Ao final da entrevista, ela pediu: “Que a Justiça olhe para nosso lado também”. 

“Estou pagando [advogado] até hoje”

Cláudio Rodrigues da Costa, 54 anos, está desempregado. Era forneiro. Mora na casa desde criança e foi um dos primeiros a receber notificação, há aproximadamente três anos. Na época, foi dito a ele que havia o risco de ele perder a casa, sem direito a nada. Isso teria acontecido quando Cláudio construiu um muro de arrimo para impedir que o terreno e a casa desabassem. Ele explica que a obra foi necessária porque “o barranco foi puxando a casa”. O custo com advogado ficou em R$ 4 mil e o valor foi parcelado. “Estou pagando até hoje”, contou. O advogado informou a ele que ganhou a causa, mas a Rede Ferroviária recorreu.

Desta vez, Cláudio ainda não foi notificado pela empresa.

A dona de casa Maria de Fátima Pereira, 67 anos, mora na residência que a mãe dela comprou há 60 anos. Ela também recebeu a notificação para deixar a casa. O marido dela, que era lavrador e está aposentado, contratou advogado. 

Cleide Marli da Silva, 67 anos, comprou o terreno da casa onde mora há aproximadamente 48 anos. “Eu mesma que construí e a Prefeitura fez dois cômodos pra mim”.

Empresa e Prefeitura 

O CCO entrou em contato com as assessorias de comunicação da concessionária responsável pela Ferrovia Centro Atlântica e da Prefeitura de Arcos, para que se manifestem sobre a situação.  

O secretário municipal de Integração Social, Sérgio Veloso, ligou na Redação e informou que recebeu, hoje (dia 18), 14 moradores da rua Tenente Florêncio Nunes. Afirmou que a Defensoria Pública irá atendê-los no próximo dia 25, às 13 horas. Também disse que a Secretaria irá designar um assistente social e um psicólogo para conversar com os moradores. A finalidade é a “garantia dos direitos dessas pessoas”, disse. 

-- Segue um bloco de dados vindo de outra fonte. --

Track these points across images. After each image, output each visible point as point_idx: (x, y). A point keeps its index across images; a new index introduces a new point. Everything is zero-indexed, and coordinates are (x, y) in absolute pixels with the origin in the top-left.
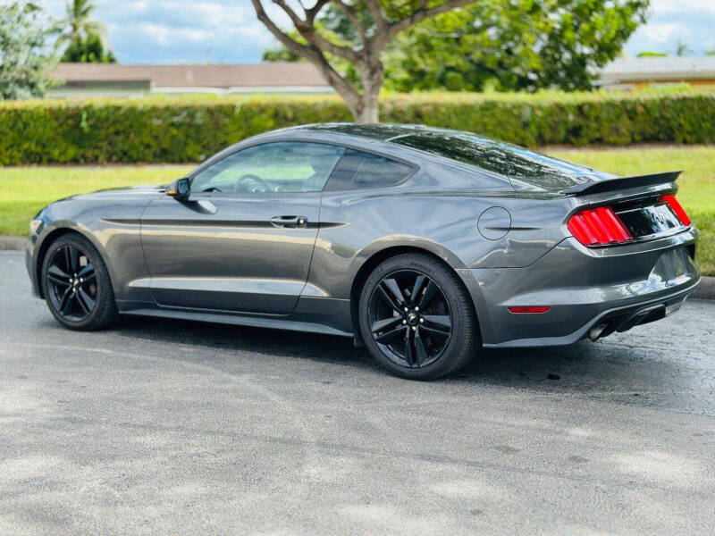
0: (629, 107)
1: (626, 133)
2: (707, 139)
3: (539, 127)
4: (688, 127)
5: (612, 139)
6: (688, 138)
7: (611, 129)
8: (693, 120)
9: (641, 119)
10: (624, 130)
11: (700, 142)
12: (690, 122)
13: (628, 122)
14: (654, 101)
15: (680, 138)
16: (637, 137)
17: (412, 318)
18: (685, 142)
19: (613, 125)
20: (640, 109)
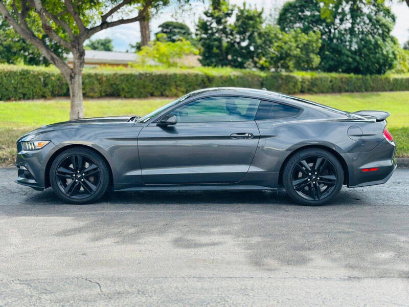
0: (99, 77)
1: (98, 91)
2: (135, 96)
3: (53, 86)
4: (126, 89)
5: (91, 94)
6: (127, 95)
7: (91, 89)
8: (129, 86)
9: (105, 84)
10: (96, 90)
11: (132, 97)
12: (127, 86)
13: (99, 86)
14: (110, 75)
15: (123, 95)
16: (103, 94)
17: (314, 177)
18: (125, 97)
19: (91, 87)
20: (104, 79)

A empresa enviou a seguinte Nota:

"A VLI, como controladora da Ferrovia Centro-Atlântica (FCA), tem a atribuição – que lhe é dada pelos órgãos regulatórios – de identificar a existência de imóveis integralmente ou parcialmente inseridos dentro da faixa de domínio da ferrovia, considerados irregulares pela legislação federal. A companhia ressalta, contudo, que quaisquer ações decorrentes dessa qualificação se dão por intermédio do Poder Judiciário e que eventuais intimações e notificações são realizadas por oficiais dos órgãos judiciais. A companhia esclarece que, caso seja determinada a remoção pelo Judiciário, ela é feita por meio de diálogo entre o poder público e as famílias, para que seja encontrada uma solução que atenda a todas as partes”.